Sunday, March 18, 2012

Taking a break from parenting, and endorsing gouging credit card companies, Alec Baldwin trumpets circus boycott over elephant abuse

'Why is there never any mention of the extreme conscientiousness, and not that money matters to them when it come's to animal care, but also costly effort Ringling Bros. has taken to provide superior padding on the rope's for protection of any possibility of discomfort against any possible burn/abrasion? Why can nitwit's only see a non existent "shocker?" Why does that hook laid(resting is an appropriate term also) against the elephants neck, exactly as a spur is laid against a horse's ribs to remind it not to lean on your leg or go in that direction(in the case of the elephant that would be up, as he has been asked to go down) look to people with an agenda as "gouging?"

Battlin’ Alec Baldwin is at war again — and it’s not his ex-wifeKim Basinger or an airline that caught him playing “Words With Friends.”

This time, it’s the circus.

The “30 Rock” star headlines a four-minute YouTube campaign urging Americans to boycott “The Greatest Show on Earth” because of what he alleges is poor treatment of their elephants.

“Having worked with actors for many years, it’s hard to believe that anyone would have to be dragged kicking and screaming into show business,” Baldwin says in video posted by People for the Ethical Treatment of Animals.

“But for the elephants for Ringling Bros. and other circuses, that’s exactly what happens.”

Baldwin joins a long list of celebrities, including Jada Pinkett Smith and Ashley Judd, who have spoken out against elephant mistreatment.
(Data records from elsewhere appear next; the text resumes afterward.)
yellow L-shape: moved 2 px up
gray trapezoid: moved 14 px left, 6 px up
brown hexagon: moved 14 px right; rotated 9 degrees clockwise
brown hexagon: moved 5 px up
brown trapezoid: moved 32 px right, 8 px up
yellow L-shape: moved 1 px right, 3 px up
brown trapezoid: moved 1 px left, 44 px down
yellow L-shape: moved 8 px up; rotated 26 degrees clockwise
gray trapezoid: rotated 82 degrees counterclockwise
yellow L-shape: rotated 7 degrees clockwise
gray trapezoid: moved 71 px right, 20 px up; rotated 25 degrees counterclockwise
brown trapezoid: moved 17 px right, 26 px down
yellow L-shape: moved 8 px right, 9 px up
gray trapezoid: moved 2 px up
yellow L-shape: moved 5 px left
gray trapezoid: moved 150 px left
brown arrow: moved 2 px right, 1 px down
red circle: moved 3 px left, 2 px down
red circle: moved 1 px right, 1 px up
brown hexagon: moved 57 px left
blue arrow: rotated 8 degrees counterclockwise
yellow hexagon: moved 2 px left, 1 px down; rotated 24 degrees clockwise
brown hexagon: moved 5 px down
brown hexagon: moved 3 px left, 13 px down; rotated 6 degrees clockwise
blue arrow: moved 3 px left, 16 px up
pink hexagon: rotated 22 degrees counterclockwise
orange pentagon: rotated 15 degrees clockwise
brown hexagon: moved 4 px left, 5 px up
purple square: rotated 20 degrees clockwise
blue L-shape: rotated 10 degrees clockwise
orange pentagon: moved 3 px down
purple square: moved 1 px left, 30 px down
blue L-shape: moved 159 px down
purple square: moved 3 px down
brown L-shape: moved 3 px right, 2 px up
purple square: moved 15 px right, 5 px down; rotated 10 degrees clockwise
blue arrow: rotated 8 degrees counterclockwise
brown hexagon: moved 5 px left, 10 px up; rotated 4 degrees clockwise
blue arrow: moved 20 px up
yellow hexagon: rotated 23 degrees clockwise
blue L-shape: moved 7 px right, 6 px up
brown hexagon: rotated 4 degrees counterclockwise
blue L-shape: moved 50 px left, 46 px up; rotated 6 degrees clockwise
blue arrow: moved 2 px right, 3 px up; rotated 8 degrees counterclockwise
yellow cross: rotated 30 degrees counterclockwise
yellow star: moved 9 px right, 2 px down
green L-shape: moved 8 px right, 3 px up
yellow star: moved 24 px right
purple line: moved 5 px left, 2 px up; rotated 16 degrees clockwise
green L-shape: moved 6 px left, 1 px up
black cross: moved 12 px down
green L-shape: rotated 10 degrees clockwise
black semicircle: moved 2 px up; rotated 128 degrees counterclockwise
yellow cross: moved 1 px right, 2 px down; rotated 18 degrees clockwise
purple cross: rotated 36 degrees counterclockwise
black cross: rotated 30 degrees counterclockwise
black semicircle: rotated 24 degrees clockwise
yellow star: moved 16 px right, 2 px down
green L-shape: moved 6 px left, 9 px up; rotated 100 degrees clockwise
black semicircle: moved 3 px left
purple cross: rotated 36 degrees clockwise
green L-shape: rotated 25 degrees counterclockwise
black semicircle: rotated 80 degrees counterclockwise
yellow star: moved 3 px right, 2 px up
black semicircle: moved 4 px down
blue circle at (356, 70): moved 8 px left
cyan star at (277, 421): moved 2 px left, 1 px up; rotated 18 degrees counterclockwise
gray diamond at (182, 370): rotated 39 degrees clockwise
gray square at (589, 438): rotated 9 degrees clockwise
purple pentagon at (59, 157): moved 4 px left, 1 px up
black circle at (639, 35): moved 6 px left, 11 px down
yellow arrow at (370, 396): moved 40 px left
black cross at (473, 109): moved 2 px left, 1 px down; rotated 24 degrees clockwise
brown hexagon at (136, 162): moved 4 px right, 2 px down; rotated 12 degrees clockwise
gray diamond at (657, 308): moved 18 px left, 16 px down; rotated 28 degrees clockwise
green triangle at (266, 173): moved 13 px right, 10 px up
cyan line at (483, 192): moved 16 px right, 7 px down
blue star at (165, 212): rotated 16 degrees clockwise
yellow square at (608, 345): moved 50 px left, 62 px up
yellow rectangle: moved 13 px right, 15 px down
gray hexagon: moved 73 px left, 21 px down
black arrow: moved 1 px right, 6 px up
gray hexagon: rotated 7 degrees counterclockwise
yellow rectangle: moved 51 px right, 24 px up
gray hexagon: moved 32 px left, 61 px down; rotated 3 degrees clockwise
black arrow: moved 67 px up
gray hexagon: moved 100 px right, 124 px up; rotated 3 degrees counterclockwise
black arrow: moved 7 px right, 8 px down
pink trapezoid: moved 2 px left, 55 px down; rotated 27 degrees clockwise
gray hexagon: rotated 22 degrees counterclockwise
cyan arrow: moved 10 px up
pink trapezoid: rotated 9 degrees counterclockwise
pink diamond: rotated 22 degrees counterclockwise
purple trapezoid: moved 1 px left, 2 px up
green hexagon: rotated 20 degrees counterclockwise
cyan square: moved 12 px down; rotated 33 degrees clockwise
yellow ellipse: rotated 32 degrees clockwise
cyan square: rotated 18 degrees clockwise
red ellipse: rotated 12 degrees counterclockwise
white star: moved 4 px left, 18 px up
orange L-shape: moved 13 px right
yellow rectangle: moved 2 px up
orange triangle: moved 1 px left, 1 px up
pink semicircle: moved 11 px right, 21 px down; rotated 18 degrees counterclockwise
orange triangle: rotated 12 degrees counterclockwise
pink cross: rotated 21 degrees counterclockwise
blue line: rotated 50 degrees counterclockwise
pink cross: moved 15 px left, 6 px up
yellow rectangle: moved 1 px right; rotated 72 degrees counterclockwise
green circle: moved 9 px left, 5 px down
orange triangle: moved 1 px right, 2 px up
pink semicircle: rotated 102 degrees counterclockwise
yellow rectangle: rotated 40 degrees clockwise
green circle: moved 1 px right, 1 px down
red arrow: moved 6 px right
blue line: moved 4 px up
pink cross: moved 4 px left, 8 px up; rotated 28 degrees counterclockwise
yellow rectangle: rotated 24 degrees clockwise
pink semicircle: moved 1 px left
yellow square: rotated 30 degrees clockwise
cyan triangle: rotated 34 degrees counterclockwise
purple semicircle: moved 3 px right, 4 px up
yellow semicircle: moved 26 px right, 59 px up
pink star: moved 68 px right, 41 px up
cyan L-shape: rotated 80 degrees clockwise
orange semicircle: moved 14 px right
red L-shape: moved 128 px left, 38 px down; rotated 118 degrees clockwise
In the video, he cites PETA’s multi-state investigation of Ringling Bros., first reported by the Daily News in 2009, that includes undercover video footage of animal handlers beating elephants with metal-tipped bull hooks “just moments before they walked onstage.”

There’s nothing as egregious being alleged now by the organization, but PETA senior vice president Dan Mathews, did call attention to the plight of Siam, a 34-year-old elephant still in Ringling’s shows who they say has been limping and is in pain.

Stephen Payne, a spokesman for the famed circus group, which is performing at the Meadowlands through Sunday, lashed back at PETA for distorting their record and for rehashing the 2009 video.

“The health and vitality of our animals is something we can showcase at every Ringling Bros. performance,” said Payne. “We invite families everywhere to come and see for themselves how all the animals are thriving at ‘The Greatest Show On Earth.’ ”

The drive to stop using wild animals in circuses has accelerated around the world. Britain banned the use of elephants and may add tigers, zebras and camels to the list.

And while Ringling Bros. has admitted no wrongdoing, Feld Entertainment, its parent company, agreed in November to pay a $270,000 civil penalty to the U.S. Dept. of Agriculture to settle government claims of animal mistreatment.